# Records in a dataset
————
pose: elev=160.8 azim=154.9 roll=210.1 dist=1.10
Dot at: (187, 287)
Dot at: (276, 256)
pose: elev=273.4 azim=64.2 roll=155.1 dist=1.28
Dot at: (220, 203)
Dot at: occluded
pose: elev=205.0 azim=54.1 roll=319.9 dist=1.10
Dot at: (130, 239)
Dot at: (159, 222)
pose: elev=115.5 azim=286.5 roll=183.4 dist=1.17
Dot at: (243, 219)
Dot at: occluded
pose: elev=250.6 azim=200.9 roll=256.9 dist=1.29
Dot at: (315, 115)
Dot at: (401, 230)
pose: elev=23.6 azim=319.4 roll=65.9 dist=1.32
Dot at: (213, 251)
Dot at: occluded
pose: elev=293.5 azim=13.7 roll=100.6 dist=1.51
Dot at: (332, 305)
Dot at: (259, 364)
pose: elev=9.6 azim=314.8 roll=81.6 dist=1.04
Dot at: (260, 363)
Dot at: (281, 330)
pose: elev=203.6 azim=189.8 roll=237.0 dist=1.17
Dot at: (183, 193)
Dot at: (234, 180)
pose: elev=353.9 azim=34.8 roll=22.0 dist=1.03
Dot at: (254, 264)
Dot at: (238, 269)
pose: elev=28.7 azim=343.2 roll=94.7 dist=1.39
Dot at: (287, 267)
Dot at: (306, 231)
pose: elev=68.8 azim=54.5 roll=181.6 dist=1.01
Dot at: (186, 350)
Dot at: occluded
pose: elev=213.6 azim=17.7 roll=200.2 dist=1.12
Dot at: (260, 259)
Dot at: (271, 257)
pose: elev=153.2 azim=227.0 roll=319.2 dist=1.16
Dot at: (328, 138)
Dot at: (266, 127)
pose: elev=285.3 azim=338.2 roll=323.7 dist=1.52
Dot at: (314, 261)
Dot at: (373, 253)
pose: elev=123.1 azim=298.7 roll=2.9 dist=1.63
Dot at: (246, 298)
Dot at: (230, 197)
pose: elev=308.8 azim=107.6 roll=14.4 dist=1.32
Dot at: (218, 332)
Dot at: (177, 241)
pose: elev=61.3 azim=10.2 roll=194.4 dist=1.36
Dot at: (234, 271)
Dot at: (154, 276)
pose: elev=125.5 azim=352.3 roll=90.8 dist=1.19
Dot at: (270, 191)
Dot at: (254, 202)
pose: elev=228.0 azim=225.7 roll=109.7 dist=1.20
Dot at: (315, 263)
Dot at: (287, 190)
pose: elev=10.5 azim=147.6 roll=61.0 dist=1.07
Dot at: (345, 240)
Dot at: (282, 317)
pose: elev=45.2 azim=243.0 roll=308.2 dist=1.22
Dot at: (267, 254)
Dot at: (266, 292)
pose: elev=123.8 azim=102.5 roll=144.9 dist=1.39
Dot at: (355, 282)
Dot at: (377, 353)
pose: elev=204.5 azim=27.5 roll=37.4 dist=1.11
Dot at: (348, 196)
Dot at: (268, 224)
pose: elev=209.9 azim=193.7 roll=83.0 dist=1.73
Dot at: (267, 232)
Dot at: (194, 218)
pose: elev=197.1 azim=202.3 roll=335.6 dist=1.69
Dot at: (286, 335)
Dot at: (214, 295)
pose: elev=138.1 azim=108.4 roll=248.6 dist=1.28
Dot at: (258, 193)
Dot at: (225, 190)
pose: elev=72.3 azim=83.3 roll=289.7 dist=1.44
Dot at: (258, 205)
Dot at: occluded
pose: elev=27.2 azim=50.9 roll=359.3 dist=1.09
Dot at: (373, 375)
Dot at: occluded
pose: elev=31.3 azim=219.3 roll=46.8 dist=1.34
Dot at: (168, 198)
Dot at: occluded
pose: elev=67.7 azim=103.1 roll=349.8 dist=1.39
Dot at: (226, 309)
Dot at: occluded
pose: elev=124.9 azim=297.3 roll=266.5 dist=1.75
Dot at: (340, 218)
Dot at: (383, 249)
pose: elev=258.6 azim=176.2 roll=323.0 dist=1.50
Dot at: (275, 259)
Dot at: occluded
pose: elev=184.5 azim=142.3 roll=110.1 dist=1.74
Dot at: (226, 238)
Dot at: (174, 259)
————
# Short exercise
Replace every "pose" in the rows above with "camera", keeping everything else the same.

# Correct answer
camera: elev=160.8 azim=154.9 roll=210.1 dist=1.10
Dot at: (187, 287)
Dot at: (276, 256)
camera: elev=273.4 azim=64.2 roll=155.1 dist=1.28
Dot at: (220, 203)
Dot at: occluded
camera: elev=205.0 azim=54.1 roll=319.9 dist=1.10
Dot at: (130, 239)
Dot at: (159, 222)
camera: elev=115.5 azim=286.5 roll=183.4 dist=1.17
Dot at: (243, 219)
Dot at: occluded
camera: elev=250.6 azim=200.9 roll=256.9 dist=1.29
Dot at: (315, 115)
Dot at: (401, 230)
camera: elev=23.6 azim=319.4 roll=65.9 dist=1.32
Dot at: (213, 251)
Dot at: occluded
camera: elev=293.5 azim=13.7 roll=100.6 dist=1.51
Dot at: (332, 305)
Dot at: (259, 364)
camera: elev=9.6 azim=314.8 roll=81.6 dist=1.04
Dot at: (260, 363)
Dot at: (281, 330)
camera: elev=203.6 azim=189.8 roll=237.0 dist=1.17
Dot at: (183, 193)
Dot at: (234, 180)
camera: elev=353.9 azim=34.8 roll=22.0 dist=1.03
Dot at: (254, 264)
Dot at: (238, 269)
camera: elev=28.7 azim=343.2 roll=94.7 dist=1.39
Dot at: (287, 267)
Dot at: (306, 231)
camera: elev=68.8 azim=54.5 roll=181.6 dist=1.01
Dot at: (186, 350)
Dot at: occluded
camera: elev=213.6 azim=17.7 roll=200.2 dist=1.12
Dot at: (260, 259)
Dot at: (271, 257)
camera: elev=153.2 azim=227.0 roll=319.2 dist=1.16
Dot at: (328, 138)
Dot at: (266, 127)
camera: elev=285.3 azim=338.2 roll=323.7 dist=1.52
Dot at: (314, 261)
Dot at: (373, 253)
camera: elev=123.1 azim=298.7 roll=2.9 dist=1.63
Dot at: (246, 298)
Dot at: (230, 197)
camera: elev=308.8 azim=107.6 roll=14.4 dist=1.32
Dot at: (218, 332)
Dot at: (177, 241)
camera: elev=61.3 azim=10.2 roll=194.4 dist=1.36
Dot at: (234, 271)
Dot at: (154, 276)
camera: elev=125.5 azim=352.3 roll=90.8 dist=1.19
Dot at: (270, 191)
Dot at: (254, 202)
camera: elev=228.0 azim=225.7 roll=109.7 dist=1.20
Dot at: (315, 263)
Dot at: (287, 190)
camera: elev=10.5 azim=147.6 roll=61.0 dist=1.07
Dot at: (345, 240)
Dot at: (282, 317)
camera: elev=45.2 azim=243.0 roll=308.2 dist=1.22
Dot at: (267, 254)
Dot at: (266, 292)
camera: elev=123.8 azim=102.5 roll=144.9 dist=1.39
Dot at: (355, 282)
Dot at: (377, 353)
camera: elev=204.5 azim=27.5 roll=37.4 dist=1.11
Dot at: (348, 196)
Dot at: (268, 224)
camera: elev=209.9 azim=193.7 roll=83.0 dist=1.73
Dot at: (267, 232)
Dot at: (194, 218)
camera: elev=197.1 azim=202.3 roll=335.6 dist=1.69
Dot at: (286, 335)
Dot at: (214, 295)
camera: elev=138.1 azim=108.4 roll=248.6 dist=1.28
Dot at: (258, 193)
Dot at: (225, 190)
camera: elev=72.3 azim=83.3 roll=289.7 dist=1.44
Dot at: (258, 205)
Dot at: occluded
camera: elev=27.2 azim=50.9 roll=359.3 dist=1.09
Dot at: (373, 375)
Dot at: occluded
camera: elev=31.3 azim=219.3 roll=46.8 dist=1.34
Dot at: (168, 198)
Dot at: occluded
camera: elev=67.7 azim=103.1 roll=349.8 dist=1.39
Dot at: (226, 309)
Dot at: occluded
camera: elev=124.9 azim=297.3 roll=266.5 dist=1.75
Dot at: (340, 218)
Dot at: (383, 249)
camera: elev=258.6 azim=176.2 roll=323.0 dist=1.50
Dot at: (275, 259)
Dot at: occluded
camera: elev=184.5 azim=142.3 roll=110.1 dist=1.74
Dot at: (226, 238)
Dot at: (174, 259)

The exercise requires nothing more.